My 69 was a factory air car, but when I put it back together I used an aftermarket kit instead. Don't be deceived, that's not an easy thing to do either, especially if you want to adapt the aftermarket kit to use your original factory controls.

You're in a little better position than I was though because companies like Vintage Air actually make kits for the 67.
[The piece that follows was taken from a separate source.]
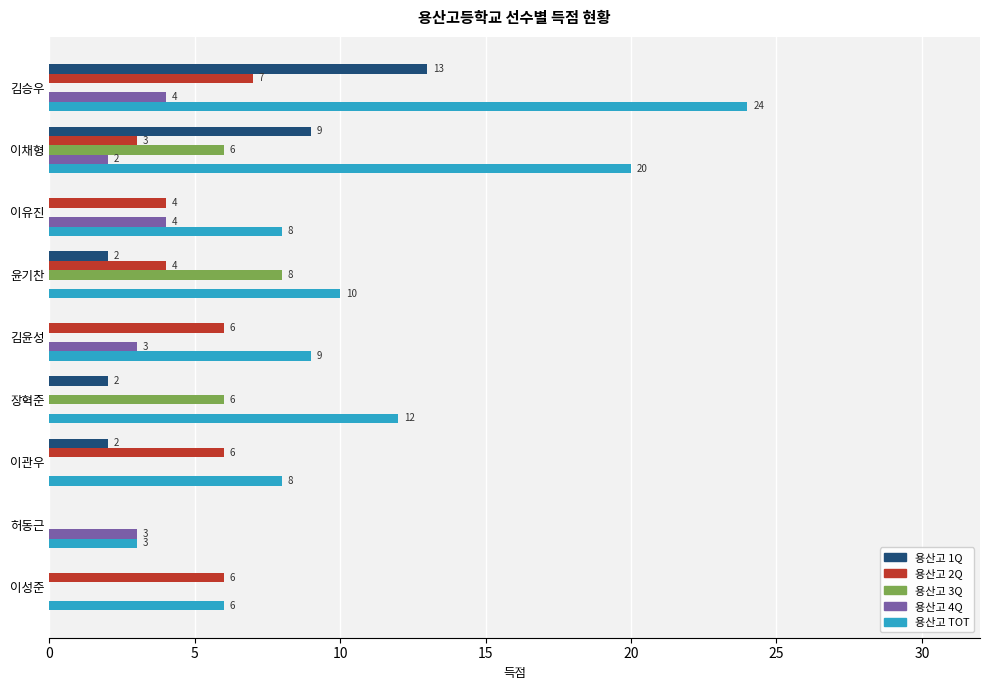

What is the sum of all 용산고 1Q values?

28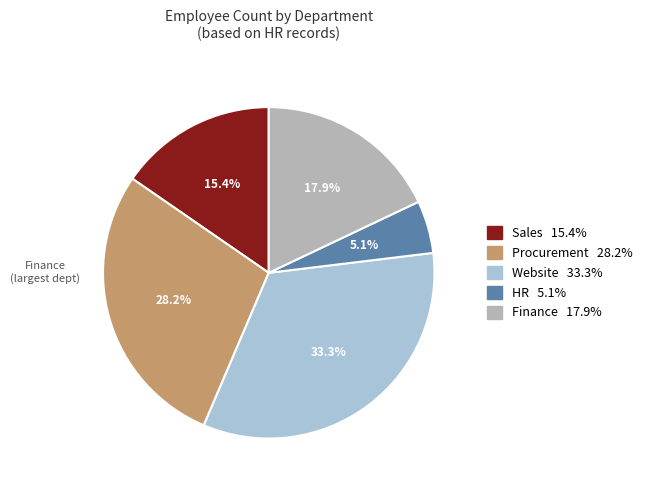

To the nearest percent, what is the combined percentage of Finance and Sales?

33%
In your position, that's probably the route I'd choose.

Bear


----------



## geeteeohguy (Feb 2, 2008)

Okay, my take on it, being an_ expert_ as I've never owned a GTO with air conditioning: I originally lived on the CA coast all my life, and moved to the HOT central valley about 10 years ago. On the coast, most old cars do not have AC, so I never had a GTO that had it. Since moving to Fresno, I have met with and talked to other GTO guys, some of which have GTO's with factory AC., and some with aftermarket AC. I met one gent in his '60's who bought his '65 GTO new, with A/C. He converted it to Vintage Air using his original dash ducts and controls, so it looked all stock inside the car, and it actually looked much cleaner underhood with the newer- smaller- neater- better -engineered components. He said: With the stock GM system, it was fine up to an outside temperature of 95 degrees. Hotter than that, the A/C could not keep up, and it was uncomfortable. Since the change to Vintage Air, the car was comfortable even on 105 degree days. This is a Capri Gold car with a Black interior. I've worked on the original A/C systems with the POA valve, D6 compressor, etc. It's a heavy, complex, ponderous system. And it would be even less efficient with R134a. Go with the Vintage Air and use your original ducts, etc. JMHO..........


----------



## Eric Animal (Oct 28, 2007)

I used Vintage Air....They sell a kit to convert a factory A/C car to thier system. Everything retro fits well and they have excellent tech support.....the compressor is about the size of an alternator and much more efficent than the old ones. Plus that ton of "stuff" on the fire wall will all be gone. CALL THEM they will take the time to explain things. Eric:cheers


----------



## jetstang (Nov 5, 2008)

I talked to an AC guy at a swap meet and he said the factory compressor provides 200% CFM flow over the smaller sanden compressor and talked me out of using the new compressor. I haven't installed any AC yet. The POA valve runs the compressor all the time, and just regulates the pressure up or down upon demand, gas hog. You can convert it to a hi/low pressure switch and it turns the compressor off when not needed. Others have said the sanden is great, I have it on my Astro Van and it cools great, I am going to convert to it over the original myself, just have to do it.


----------